LIFE BY LOUIS: Encounter with city askaris made me streetwise

Before I became this streetwise, the city askaris had once shown me dust. ILLUSTRATION | IGAH

What you need to know:

  • A woman who looked motherly whispered to me to prepare my offertory.
  • I did not understand what she meant.
  • Before she led the rest of us outside, she waved a neatly folded currency note in her hand as a sign.

Mid-last week I passed by Man Kamaa's stall; he's my personal clothing designer.

When you hear a man talk about my designer, my doctor, my nutritionist, just know that he has made it in life.

The city askaris have been exceptionally hard on him and other unlicensed small-scale traders.
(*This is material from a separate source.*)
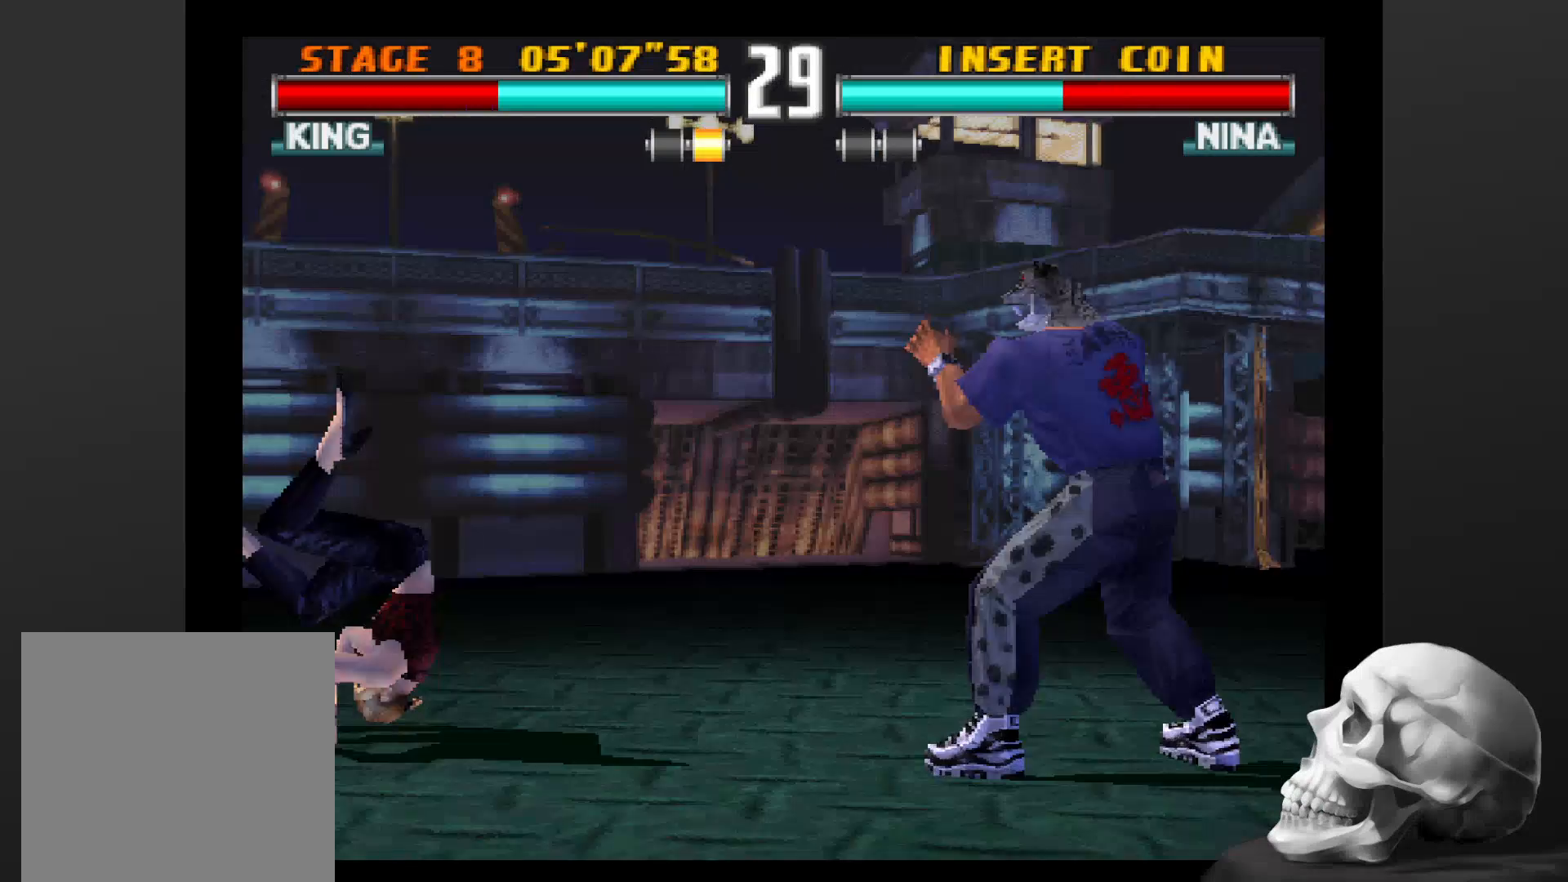
{"dt_ms": 500, "buttons": [], "left_stick": "center", "right_stick": "center", "events": []}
He has been forced to move his open air clothes trades fair from the lucrative Moi Avenue location to a hideous location at Globe Cinema roundabout.

He has not benefited from a relocation allowance for all his troubles, and he is undergoing hard financial times.

Since I heard that the main prefect of this city had relocated to his village for fear of his life after his security detail was withdrawn, I have not been visiting this town. If the prefect himself feels unsafe in the city, who am I to feel safe?

PERSUASIVE

Kamaa was happy to see me again because when he sees me he sees money. He waved a stringy garment in my face and said elaborately: "This is very good for your sweetheart when she is going to the gym."

I wondered at which point he became a relationship consultant and fitness enthusiast.

He took his sweet time to explain that the sportswear restrains the upper torso to avoid vigorous movements that may send the wrong signals to the other gym goers.

But I can’t blame him altogether for his enthusiasm. Somehow I have made him believe that I am from a lineage of strong and immensely powerful men who can lift 100kg with one finger.

I have also variously insinuated to him that my family comprises of renowned weight lifters and sumo wrestlers.

I did it on purpose because every time the city askaris strike he is forced to move his exhibition to even more dangerous alleys.

Those alleys are full of private developers who are willing to convert your phone into equity with them as majority shareholders.

To buy my security I told Kamaa that in my family we eat railway for breakfast, we own a family gym on 8th Floor and we can all do reverse summersaults. It gives me a sense of comfort and personal safety.

Every time I visit him, I hear his fellow exhibitors whisper “There goes Rambo” meaning I am the kind of customer that no one should mess with.

Back to his wares, he was relentless in trying to convince me that the garment he was holding was worn by the world number one tennis player during the last Australian Open.

I quickly looked both sides to be sure no one who knows me from the village was watching. I told him to remove that item from my sight and slide it into my bag without attracting any attention.

It is not just the sheer fear of being spotted by my fellow villagers buying suspicious garments from the street entrepreneurs; my fear is founded on real life experience of being arrested by the dreaded city askaris.

Before I became this streetwise, the city askaris had once shown me dust.

ARRESTED

Kamaa had just handed me a basketball jersey and he was in the process of explaining that it was previously enjoyed by a famous Chicago Bulls forward.

The city council askaris rained from the seemingly harmless skies, and the next minute I was being bundled into a heavily fortified pickup truck.

We were very many inside, each resplendent with their wares as evidence of illegal hawking.

The minute I was arrested, Kamaa ducked deeper into the alley and switched off his phone.

We were taken through a guided tour of the city where more guests were added into the already full pickup.

I was deeply worried as I could foresee a future in one of the maximum security prisons where I would waste away for the rest of my life. But the other occupants seemed calm and nonchalant.

Finally the pickup made a stop in a backroad, and a woman who looked motherly whispered to me to prepare my offertory.

I did not understand what she meant, but before she led the rest of us outside, she waved a neatly folded currency note in her hand as a sign.

We trooped out one by one as we handed our offertory to a burly gentleman who had earlier lifted me off the ground and thrown me into the pickup in one effortless movement.

I visited Kamaa a week later and narrated my ordeal. He fell on the floor, rolling with laughter.